OAKLAND, Calif. – The occupy movement here is stepping up activities focused on national and local demands despite police evictions of its downtown tent encampments.
Thousands massed Nov. 19 at the now-emptied downtown plaza which for over a month housed the main Occupy Oakland camp. They protested the rash of foreclosures devastating working class neighborhoods throughout the city, and the impending closure of five of the city’s public schools.
Tanya Dennis of the Alliance of Californians for Community Empowerment (ACCE) told how with ACCE’s help she fended off a foreclosure attempt earlier this year and won a modification of her mortgage. “So we can stand up to the banks and we can prevail!” she declared to loud applause. Dennis urged rally-goers to join in a Dec. 6 national day of action “where people are going to reoccupy homes that have been foreclosed.”
At press time, Occupy Oaklanders had set up tents at a West Oakland home currently in foreclosure proceedings, with permission of the owner and approval from neighbors.
Among other speakers at the rally: Maria Gastelumendi, owner of an area small business who expressed her wholehearted support for the occupy movement, and Dan Coffman, president of International Longshore and Warehouse Union (ILWU) Local 21 in Longview, Wash., who thanked Occupy Oakland for its solidarity with ILWU members’ struggle against the corporate-owned EGT Development.
A 3,000-strong crowd then marched past downtown Oakland banks, posting signs, “Final notice, past due, from working people and the 99 percent” on the doors of Chase, Wells Fargo and Bank of America branches along the way.
At nearby Lakeview Elementary School, one of five public schools slated to be closed after the current academic year, parents, teachers and a Lakeview student demanded that all the schools be kept open.
Said one parent, “It’s our school and they didn’t even have the courtesy to let us in on plans to close any of the schools. They’re taking our money to invest in wars; we want that money to keep the schools open!”
Protesters then marched back to the heart of downtown, where they briefly pitched tents in a park before again being evicted, with no reported violence or injuries.
It was an entirely different story at the University of California at Davis, where videos of the unprovoked close-range pepper-spraying Nov. 18 of campus protesters sitting quietly with arms linked was seen by millions on the internet and repeatedly in TV newscasts.
After massive campus protests, UC Davis Chancellor Linda Katehi apologized for the incident to a Nov. 21 rally of thousands of students. The police officers involved and the campus police chief are on leave pending an investigation. The university system’s top officer, President Mark Yudof, who said he was appalled at the police attack, held a telephone conference with heads of all 10 UC campuses to call for a review of police tactics and ensuring campus freedom of expression.
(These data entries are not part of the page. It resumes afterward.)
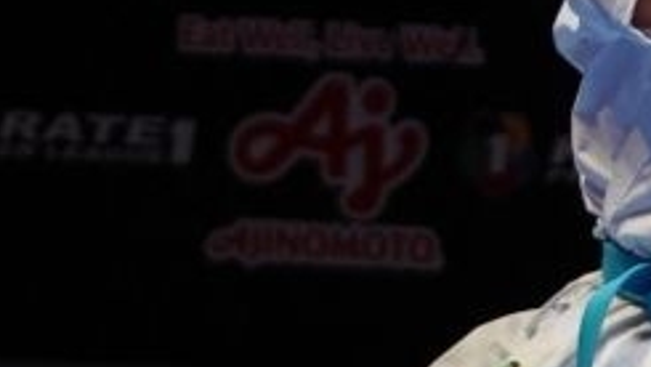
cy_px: 48
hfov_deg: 2.8
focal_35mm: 761
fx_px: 13141
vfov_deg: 1.6
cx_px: 2115
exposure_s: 1/500
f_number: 2.8
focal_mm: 99
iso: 640
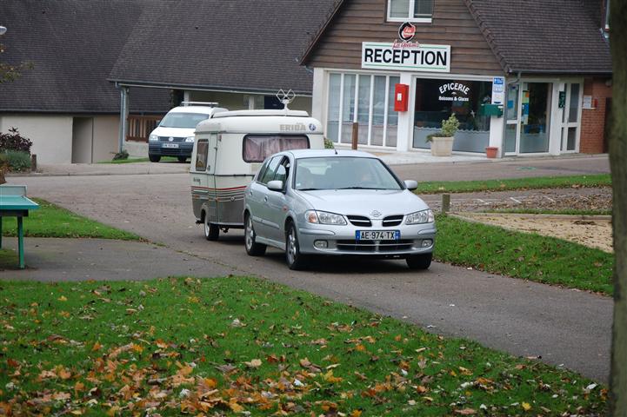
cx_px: 314
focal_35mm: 112
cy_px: 208
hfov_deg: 18.2
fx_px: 1958
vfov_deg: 12.2
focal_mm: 75
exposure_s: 1/320
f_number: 5.6
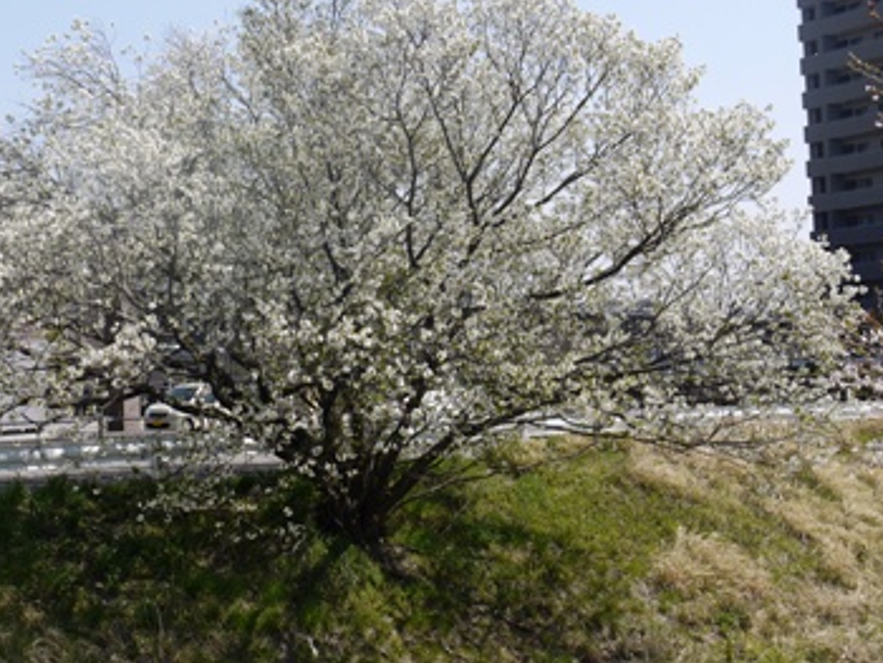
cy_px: 260
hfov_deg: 30.1
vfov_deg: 22.9
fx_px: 1634
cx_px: 336
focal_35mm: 64
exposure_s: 1/250
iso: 100
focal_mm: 25
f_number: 8
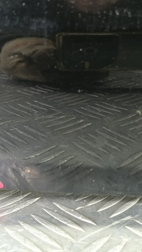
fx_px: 227
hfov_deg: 34.6
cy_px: 125
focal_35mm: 34
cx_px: 78
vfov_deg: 58.0
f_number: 1.6
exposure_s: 1/25
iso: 721
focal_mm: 4.11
In a strongly worded statement, the UC Faculty Association said it held the chancellors of the campuses responsible for use of “police brutality to suppress dissent, free speech and peaceful assembly” at UC Davis, UC Berkeley, UCLA, and California State University at Long Beach.
“We call for greater attention to the substantive issues that motivate the protests regarding the privatization of education,” the faculty association said. Its statement cited “massive” budget cuts, rising tuition at universities and community colleges, swelling student debt and “growing” privatization.